**Exercise directions:** Exact copies of all the lines below are required.

(Stored items from a collection)

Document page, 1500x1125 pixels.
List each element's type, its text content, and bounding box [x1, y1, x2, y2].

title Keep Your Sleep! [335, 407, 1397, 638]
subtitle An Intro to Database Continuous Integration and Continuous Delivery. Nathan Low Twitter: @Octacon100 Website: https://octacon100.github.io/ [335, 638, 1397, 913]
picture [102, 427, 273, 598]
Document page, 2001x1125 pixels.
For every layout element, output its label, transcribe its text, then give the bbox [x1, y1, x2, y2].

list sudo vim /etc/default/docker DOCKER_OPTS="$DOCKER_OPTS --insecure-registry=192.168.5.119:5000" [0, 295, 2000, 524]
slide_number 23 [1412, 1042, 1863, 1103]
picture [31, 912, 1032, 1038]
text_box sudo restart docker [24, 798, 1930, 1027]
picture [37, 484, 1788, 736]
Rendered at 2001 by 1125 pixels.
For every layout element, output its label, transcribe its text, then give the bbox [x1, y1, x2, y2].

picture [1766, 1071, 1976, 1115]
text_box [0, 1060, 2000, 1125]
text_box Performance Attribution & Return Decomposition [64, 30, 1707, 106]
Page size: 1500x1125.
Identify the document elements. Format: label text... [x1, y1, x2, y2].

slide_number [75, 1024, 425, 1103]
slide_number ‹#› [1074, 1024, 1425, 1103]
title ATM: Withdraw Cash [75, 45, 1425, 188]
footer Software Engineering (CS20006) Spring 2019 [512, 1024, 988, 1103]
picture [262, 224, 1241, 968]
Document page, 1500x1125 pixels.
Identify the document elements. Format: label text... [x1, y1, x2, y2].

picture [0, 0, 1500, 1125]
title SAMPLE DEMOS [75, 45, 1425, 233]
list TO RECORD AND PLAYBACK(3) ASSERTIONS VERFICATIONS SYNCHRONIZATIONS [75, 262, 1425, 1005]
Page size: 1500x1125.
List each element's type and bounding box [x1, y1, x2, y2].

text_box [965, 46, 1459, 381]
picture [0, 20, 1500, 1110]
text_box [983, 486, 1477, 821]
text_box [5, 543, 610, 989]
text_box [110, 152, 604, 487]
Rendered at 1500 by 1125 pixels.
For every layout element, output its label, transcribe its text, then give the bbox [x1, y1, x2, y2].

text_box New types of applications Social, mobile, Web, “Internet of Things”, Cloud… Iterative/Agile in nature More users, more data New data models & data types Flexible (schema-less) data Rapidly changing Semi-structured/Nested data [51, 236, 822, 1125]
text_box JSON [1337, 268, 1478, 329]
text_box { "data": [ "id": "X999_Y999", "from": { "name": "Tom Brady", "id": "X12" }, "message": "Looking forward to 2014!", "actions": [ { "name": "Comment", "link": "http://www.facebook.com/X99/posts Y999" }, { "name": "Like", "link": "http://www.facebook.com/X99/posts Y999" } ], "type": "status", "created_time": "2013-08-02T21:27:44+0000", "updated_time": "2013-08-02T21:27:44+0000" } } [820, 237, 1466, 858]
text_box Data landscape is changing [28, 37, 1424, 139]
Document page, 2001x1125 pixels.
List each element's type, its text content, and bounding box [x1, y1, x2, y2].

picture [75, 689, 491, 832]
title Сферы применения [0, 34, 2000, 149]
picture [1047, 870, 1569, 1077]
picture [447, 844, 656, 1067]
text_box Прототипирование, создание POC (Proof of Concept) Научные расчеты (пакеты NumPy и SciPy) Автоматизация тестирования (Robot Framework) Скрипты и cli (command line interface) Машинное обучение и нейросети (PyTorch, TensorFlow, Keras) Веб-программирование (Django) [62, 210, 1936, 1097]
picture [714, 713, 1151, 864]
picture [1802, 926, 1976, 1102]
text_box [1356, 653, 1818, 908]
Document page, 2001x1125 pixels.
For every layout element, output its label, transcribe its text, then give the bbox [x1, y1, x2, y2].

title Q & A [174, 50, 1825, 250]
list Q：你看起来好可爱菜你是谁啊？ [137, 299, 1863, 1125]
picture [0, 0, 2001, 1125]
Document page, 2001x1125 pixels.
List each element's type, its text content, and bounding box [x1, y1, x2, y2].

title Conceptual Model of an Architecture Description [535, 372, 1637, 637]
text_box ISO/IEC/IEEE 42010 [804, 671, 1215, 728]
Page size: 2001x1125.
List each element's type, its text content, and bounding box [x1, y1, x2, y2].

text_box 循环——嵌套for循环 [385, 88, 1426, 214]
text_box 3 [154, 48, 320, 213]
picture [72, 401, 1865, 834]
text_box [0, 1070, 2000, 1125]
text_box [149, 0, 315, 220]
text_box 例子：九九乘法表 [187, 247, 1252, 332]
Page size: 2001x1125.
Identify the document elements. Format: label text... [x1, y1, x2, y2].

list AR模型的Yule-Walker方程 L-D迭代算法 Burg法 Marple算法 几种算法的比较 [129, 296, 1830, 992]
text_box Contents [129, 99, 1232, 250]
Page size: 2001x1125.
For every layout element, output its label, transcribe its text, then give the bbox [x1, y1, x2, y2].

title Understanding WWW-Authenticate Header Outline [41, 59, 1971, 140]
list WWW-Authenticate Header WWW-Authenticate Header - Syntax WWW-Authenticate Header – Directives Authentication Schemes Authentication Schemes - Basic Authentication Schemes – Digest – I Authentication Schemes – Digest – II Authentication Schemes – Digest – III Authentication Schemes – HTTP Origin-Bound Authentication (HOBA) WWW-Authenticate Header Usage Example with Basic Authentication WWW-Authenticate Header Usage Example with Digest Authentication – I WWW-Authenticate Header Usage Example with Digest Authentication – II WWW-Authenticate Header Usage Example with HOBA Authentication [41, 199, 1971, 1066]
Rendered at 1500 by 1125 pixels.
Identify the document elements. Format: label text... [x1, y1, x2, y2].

**Reply:**
Document page, 1500x1125 pixels.
List each element's type, its text content, and bounding box [x1, y1, x2, y2].

title Keep Your Sleep! [335, 407, 1397, 638]
subtitle An Intro to Database Continuous Integration and Continuous Delivery. Nathan Low Twitter: @Octacon100 Website: https://octacon100.github.io/ [335, 638, 1397, 913]
picture [102, 427, 273, 598]
Document page, 2001x1125 pixels.
For every layout element, output its label, transcribe its text, then give the bbox [x1, y1, x2, y2].

list sudo vim /etc/default/docker DOCKER_OPTS="$DOCKER_OPTS --insecure-registry=192.168.5.119:5000" [0, 295, 2000, 524]
slide_number 23 [1412, 1042, 1863, 1103]
picture [31, 912, 1032, 1038]
text_box sudo restart docker [24, 798, 1930, 1027]
picture [37, 484, 1788, 736]
Rendered at 2001 by 1125 pixels.
For every layout element, output its label, transcribe its text, then give the bbox [x1, y1, x2, y2].

picture [1766, 1071, 1976, 1115]
text_box [0, 1060, 2000, 1125]
text_box Performance Attribution & Return Decomposition [64, 30, 1707, 106]
Page size: 1500x1125.
Identify the document elements. Format: label text... [x1, y1, x2, y2].

slide_number [75, 1024, 425, 1103]
slide_number ‹#› [1074, 1024, 1425, 1103]
title ATM: Withdraw Cash [75, 45, 1425, 188]
footer Software Engineering (CS20006) Spring 2019 [512, 1024, 988, 1103]
picture [262, 224, 1241, 968]
Document page, 1500x1125 pixels.
Identify the document elements. Format: label text... [x1, y1, x2, y2].

picture [0, 0, 1500, 1125]
title SAMPLE DEMOS [75, 45, 1425, 233]
list TO RECORD AND PLAYBACK(3) ASSERTIONS VERFICATIONS SYNCHRONIZATIONS [75, 262, 1425, 1005]
Page size: 1500x1125.
List each element's type and bounding box [x1, y1, x2, y2].

text_box [965, 46, 1459, 381]
picture [0, 20, 1500, 1110]
text_box [983, 486, 1477, 821]
text_box [5, 543, 610, 989]
text_box [110, 152, 604, 487]
Rendered at 1500 by 1125 pixels.
For every layout element, output its label, transcribe its text, then give the bbox [x1, y1, x2, y2].

text_box New types of applications Social, mobile, Web, “Internet of Things”, Cloud… Iterative/Agile in nature More users, more data New data models & data types Flexible (schema-less) data Rapidly changing Semi-structured/Nested data [51, 236, 822, 1125]
text_box JSON [1337, 268, 1478, 329]
text_box { "data": [ "id": "X999_Y999", "from": { "name": "Tom Brady", "id": "X12" }, "message": "Looking forward to 2014!", "actions": [ { "name": "Comment", "link": "http://www.facebook.com/X99/posts Y999" }, { "name": "Like", "link": "http://www.facebook.com/X99/posts Y999" } ], "type": "status", "created_time": "2013-08-02T21:27:44+0000", "updated_time": "2013-08-02T21:27:44+0000" } } [820, 237, 1466, 858]
text_box Data landscape is changing [28, 37, 1424, 139]
Document page, 2001x1125 pixels.
List each element's type, its text content, and bounding box [x1, y1, x2, y2].

picture [75, 689, 491, 832]
title Сферы применения [0, 34, 2000, 149]
picture [1047, 870, 1569, 1077]
picture [447, 844, 656, 1067]
text_box Прототипирование, создание POC (Proof of Concept) Научные расчеты (пакеты NumPy и SciPy) Автоматизация тестирования (Robot Framework) Скрипты и cli (command line interface) Машинное обучение и нейросети (PyTorch, TensorFlow, Keras) Веб-программирование (Django) [62, 210, 1936, 1097]
picture [714, 713, 1151, 864]
picture [1802, 926, 1976, 1102]
text_box [1356, 653, 1818, 908]
Document page, 2001x1125 pixels.
For every layout element, output its label, transcribe its text, then give the bbox [x1, y1, x2, y2].

title Q & A [174, 50, 1825, 250]
list Q：你看起来好可爱菜你是谁啊？ [137, 299, 1863, 1125]
picture [0, 0, 2001, 1125]
Document page, 2001x1125 pixels.
List each element's type, its text content, and bounding box [x1, y1, x2, y2].

title Conceptual Model of an Architecture Description [535, 372, 1637, 637]
text_box ISO/IEC/IEEE 42010 [804, 671, 1215, 728]
Page size: 2001x1125.
List each element's type, its text content, and bounding box [x1, y1, x2, y2].

text_box 循环——嵌套for循环 [385, 88, 1426, 214]
text_box 3 [154, 48, 320, 213]
picture [72, 401, 1865, 834]
text_box [0, 1070, 2000, 1125]
text_box [149, 0, 315, 220]
text_box 例子：九九乘法表 [187, 247, 1252, 332]
Page size: 2001x1125.
Identify the document elements. Format: label text... [x1, y1, x2, y2].

list AR模型的Yule-Walker方程 L-D迭代算法 Burg法 Marple算法 几种算法的比较 [129, 296, 1830, 992]
text_box Contents [129, 99, 1232, 250]
Page size: 2001x1125.
For every layout element, output its label, transcribe its text, then give the bbox [x1, y1, x2, y2].

title Understanding WWW-Authenticate Header Outline [41, 59, 1971, 140]
list WWW-Authenticate Header WWW-Authenticate Header - Syntax WWW-Authenticate Header – Directives Authentication Schemes Authentication Schemes - Basic Authentication Schemes – Digest – I Authentication Schemes – Digest – II Authentication Schemes – Digest – III Authentication Schemes – HTTP Origin-Bound Authentication (HOBA) WWW-Authenticate Header Usage Example with Basic Authentication WWW-Authenticate Header Usage Example with Digest Authentication – I WWW-Authenticate Header Usage Example with Digest Authentication – II WWW-Authenticate Header Usage Example with HOBA Authentication [41, 199, 1971, 1066]
Rendered at 1500 by 1125 pixels.
Identify the document elements. Format: label text... [x1, y1, x2, y2].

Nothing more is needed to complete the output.